- Born: Robert Sampson Elegant 7 March 1928 New York City, U.S.
- Died: 20 June 2023 (aged 95) London, England
- Education: University of Pennsylvania (AB) Columbia University (MA, MS) Yale University
- Occupation: Journalist

= Robert Elegant =

American-British writer (1928–2023)

Robert Sampson Elegant (7 March 1928 – 20 June 2023) was an American-British author and journalist. He spent many years in Asia as a journalist. The Asian settings of all but one of his novels reflect that experience. He covered both the Korean and the Vietnam Wars, as well as four or five lesser conflicts. One of his last novels, Cry Peace, is centered on the Korean War.

==Career==
Elegant held degrees from the University of Pennsylvania (AB, Phi Beta Kappa); and Columbia University (MA, Far Eastern studies, MS journalism, Distinguished Alumnus Award), as well as a diploma of proficiency in Chinese from Yale University. He was a Pulitzer Prize traveling fellow (1951) and received an Edgar Allan Poe Special Award in 1967 for A Kind of Treason, among the best first mystery thriller novels of the preceding year.

Among other awards, he received four prizes for best interpretation of foreign news by the Overseas Press Club of America. He was shortlisted for a Pulitzer Prize in international reporting three times, a finalist twice. He was a visiting professor at the University of South Carolina and Boston University.

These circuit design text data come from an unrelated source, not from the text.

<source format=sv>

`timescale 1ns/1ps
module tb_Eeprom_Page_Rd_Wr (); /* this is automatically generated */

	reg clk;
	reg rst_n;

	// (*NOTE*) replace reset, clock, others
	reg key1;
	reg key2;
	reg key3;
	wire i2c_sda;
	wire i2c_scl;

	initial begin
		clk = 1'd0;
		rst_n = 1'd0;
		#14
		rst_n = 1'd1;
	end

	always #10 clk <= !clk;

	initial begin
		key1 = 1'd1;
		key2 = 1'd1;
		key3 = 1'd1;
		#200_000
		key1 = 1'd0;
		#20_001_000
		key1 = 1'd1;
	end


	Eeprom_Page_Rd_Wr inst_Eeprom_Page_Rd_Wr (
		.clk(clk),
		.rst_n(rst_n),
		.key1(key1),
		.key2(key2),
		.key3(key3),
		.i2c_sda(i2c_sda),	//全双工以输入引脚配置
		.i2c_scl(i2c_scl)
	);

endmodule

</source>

Elegant was a fellow of the Washington, D.C. American Enterprise Institute, the Berlin, Germany, Wissenschaftskolleg, Institute for Advanced Studies, and the Fairbank Center for Chinese Studies at Harvard University.

Elegant briefed Richard Nixon and Henry Kissinger repeatedly on Asia in general, as well as China and Vietnam in particular.
He was proud of a handwritten note from the former president whose undeniably momentous masterstroke in foreign affairs was reopening contact with mainland China. That note reads: "Dear Robert, You are my favorite China expert. Richard Nixon"

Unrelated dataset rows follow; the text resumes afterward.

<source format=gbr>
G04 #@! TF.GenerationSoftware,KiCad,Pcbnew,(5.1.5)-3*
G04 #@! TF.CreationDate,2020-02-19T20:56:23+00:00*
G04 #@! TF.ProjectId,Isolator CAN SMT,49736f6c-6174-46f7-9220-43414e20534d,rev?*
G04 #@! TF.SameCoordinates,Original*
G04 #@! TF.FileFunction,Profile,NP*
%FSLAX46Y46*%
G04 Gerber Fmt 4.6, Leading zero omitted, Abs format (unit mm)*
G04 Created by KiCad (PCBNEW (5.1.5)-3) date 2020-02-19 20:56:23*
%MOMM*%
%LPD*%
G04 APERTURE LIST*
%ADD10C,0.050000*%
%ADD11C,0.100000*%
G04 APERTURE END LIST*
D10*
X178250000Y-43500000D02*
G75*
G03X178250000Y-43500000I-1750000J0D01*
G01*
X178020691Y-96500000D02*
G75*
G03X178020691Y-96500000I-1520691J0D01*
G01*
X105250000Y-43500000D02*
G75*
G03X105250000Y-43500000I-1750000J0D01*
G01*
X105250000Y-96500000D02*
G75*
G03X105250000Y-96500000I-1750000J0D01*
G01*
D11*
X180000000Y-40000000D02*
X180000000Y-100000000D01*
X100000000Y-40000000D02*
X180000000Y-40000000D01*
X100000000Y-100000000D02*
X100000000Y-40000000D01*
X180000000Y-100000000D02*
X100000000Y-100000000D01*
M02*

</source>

A patron of the Manchu Shih Tzu Society of Great Britain, he raised Shih-tzu (Chinese lion) dogs and was a devoted amateur sailor and owner of small craft for 50 years.

Elegant later lived in London and Italy. He frequently traveled, mainly to the Far East. He spoke, read, and wrote Chinese and Japanese, having studied both the classical and modern languages, as well as German, Italian, and some Indonesian.

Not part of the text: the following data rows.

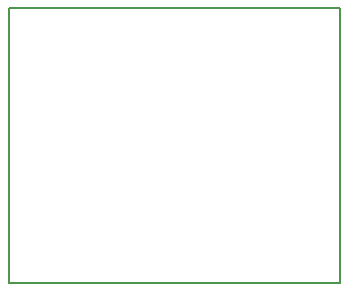
<source format=gbr>
G04 DipTrace 3.1.0.1*
G04 BoardOutline.gbr*
%MOIN*%
G04 #@! TF.FileFunction,Profile*
G04 #@! TF.Part,Single*
%ADD11C,0.005512*%
%FSLAX26Y26*%
G04*
G70*
G90*
G75*
G01*
G04 BoardOutline*
%LPD*%
X393701Y1311024D2*
D11*
X1496063D1*
Y393701D1*
X393701D1*
Y1311024D1*
M02*

</source>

His articles were published in hundreds of newspapers and scores of weekly, biweekly, and monthly journals across the world, and his books were published in a number of languages in 20 countries.

==Personal life and death==
On 16 April 1956, Elegant married painter Moira Clarissa Brady. They have two children, Victoria and Simon, and five grandchildren. Brady died of cancer on 19 January 1999.

On 10 May 2003, Elegant married author and editor Ursula Rosemary Righter (née Douglas).

Elegant died at home in London on 20 June 2023, at the age of 95.

==Bibliography==
===Nonfiction===
- Elegant, Robert S. (1951). "China's red masters : political biographies of the Chinese Communist leaders"
- The Dragon's Seed, St. Martin's (1959)
- The Center of the World, Doubleday (1964) (revised edition by Funk in 1968)
- Mao's Great Revolution, World Publishing (1971)
- China's Red Masters: Political Biographies of the Chinese Communist Leaders, Greenwood Press (1971) (First reprint)
- Mao vs. Chiang: The Battle for China, Grosset & Dunlap (1972)
- The Great Cities: Hong Kong, Time-Life (1977)
- Pacific Destiny: Inside Asia Today, Crown (1990)
- Elegant, Robert (1996). "People's China : the third epoch"

===Fiction===
- A Kind of Treason, Holt (1966)
- The Seeking, Funk (1969)
- Dynasty, McGraw (1976)
- Manchu, McGraw (1979)
- Mandarin, Simon & Schuster (1983)
- White Sun, Red Star, Hamish Hamilton (1986) (published as From a Far Land by Random House in 1987)
- Bianca, Sinclair-Stevenson (1992) (St Martin's also published it in 1995)
- The Everlasting Sorrow, Reed International (1994)
- Last Year in Hong Kong: A Love Story, Morrow (1997)
- The Big Brown Bears, Hale (1998)
- Cry Peace, Hale (2005)

==Sources==
- "Robert (Sampson) Elegant," Contemporary Authors Online, entry updated 4 April 2001.